SunGard: ATM Reconciliations - sounding the alarm for potential risk in Asia, Africa and the Middle East
Posted: 24 June 2013 | Author: Richard Chapman, Director of Operations and Reconciliation | Source: SunGard
Banks are under pressure to deliver growth to ensure long-term survival. But growth initiatives of new services and products are dependent on the application of new operational processes, including reconciliation and exception and dispute management.
Here’s the catch-22 – growth represents both an opportunity and a challenge for banks. While innovation in the expansion of a bank’s offerings can spur growth, a failure to act fast and deliver supporting operational processes can prevent initiatives from going live or even cause the termination of projects. To further compound this, banks must also ensure that capital and operating costs, as well as project delivery risk, are kept to a minimum.
The search for growth has led Asian, African and Middle Eastern banks to a relatively new phenomenon which is transforming the retail payment landscape and the services of traditional payment channels. Over the last year mobile money and mobile payment volumes have increased dramatically, especially in Africa, Middle East and South East Asia. Banks in these regions are responding by providing greater levels of service through their on-line channels and increasing the capabilities of their traditional ATM and card networks. The net effect of these shifts is a dramatic increase in transactional volumes across on-line, mobile, card and ATM networks that require greater operational sophistication. The downside of this growth is apparent when looking at recent examples of ATM fraud, network and bank vulnerability.

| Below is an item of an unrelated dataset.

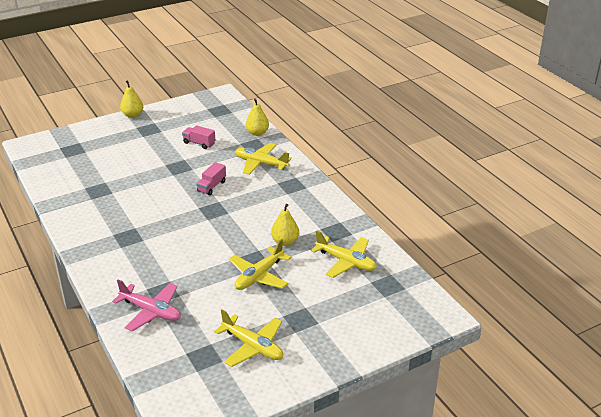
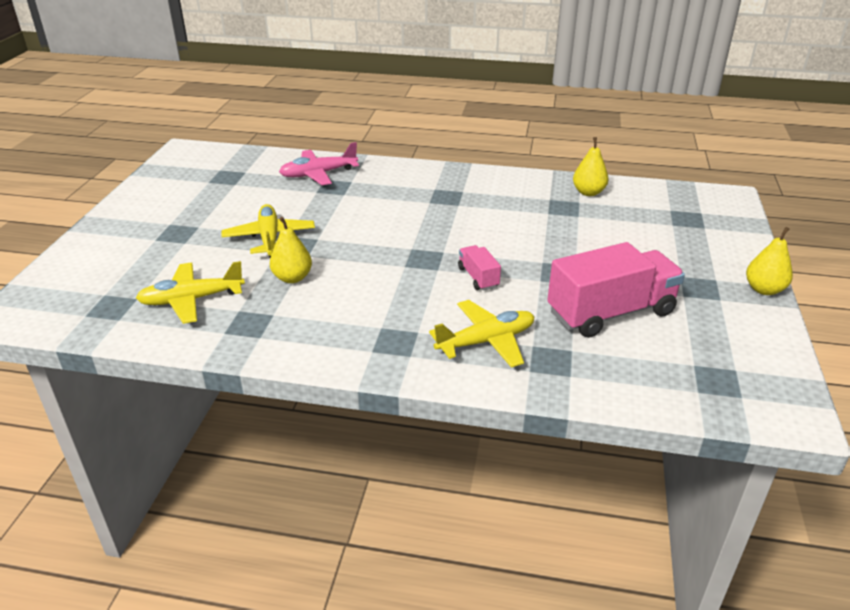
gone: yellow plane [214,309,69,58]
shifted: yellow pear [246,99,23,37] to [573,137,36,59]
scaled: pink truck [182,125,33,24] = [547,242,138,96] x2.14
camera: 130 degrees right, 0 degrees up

With diversity and sophistication comes operational complexity. The current scope of ATM services requires an operational elegance that must sit behind the terminal. This needs to ensure customers are not only able to withdraw cash (across multiple currencies), but check statements, make deposits, top up mobile phones, and pay utility bills. The lynchpin of a solid supporting operational process is the provision of transparency and control over transactional flows. However, complexity breeds cost and encourages error prone and inefficient manual processes. It is no surprise then that the number one investment that banks believe they need to make to their ATM networks is not addressing risk, but reducing operational costs. Banks are, therefore, faced with two opposing forces when considering their ATM and card networks; the need to provide greater control and transparency across their networks, versus significantly lowering operational cost. It is here that reconciliation and exception management tools earn their salt.
Through the automated collection of replenishment, e-journal and network balance and transaction activity, validation of transactional activity, dispute and escalation management, and transactional analytics, reconciliation tools can now provide cost effective end-to-end delivery of accuracy and balancing for ATM and Card networks.
One bank in Asia Pacific that is leading the industry is Techcombank. The Vietnamese joint stock commercial bank has automated its cash, ATM and card reconciliations for increased business efficiency and growth. The bank’s priority is being at the forefront of innovation and sees reconciliation as a key way to do so.
This proactive approach is the future of Asian, Middle Eastern and African reconciliations. Banks are striving for ATM network processes that proactively identify and resolve issues and patterns. A predictive approach in guarding against failure gives banks the operational agility and maturity to maximise customer and market opportunities as and when they present themselves. Having a reconciliation solution that ‘sounds the alarm’ will help Asian, Middle Eastern and African banks seize these opportunities and also ease the operational headaches that could potentially stunt growth.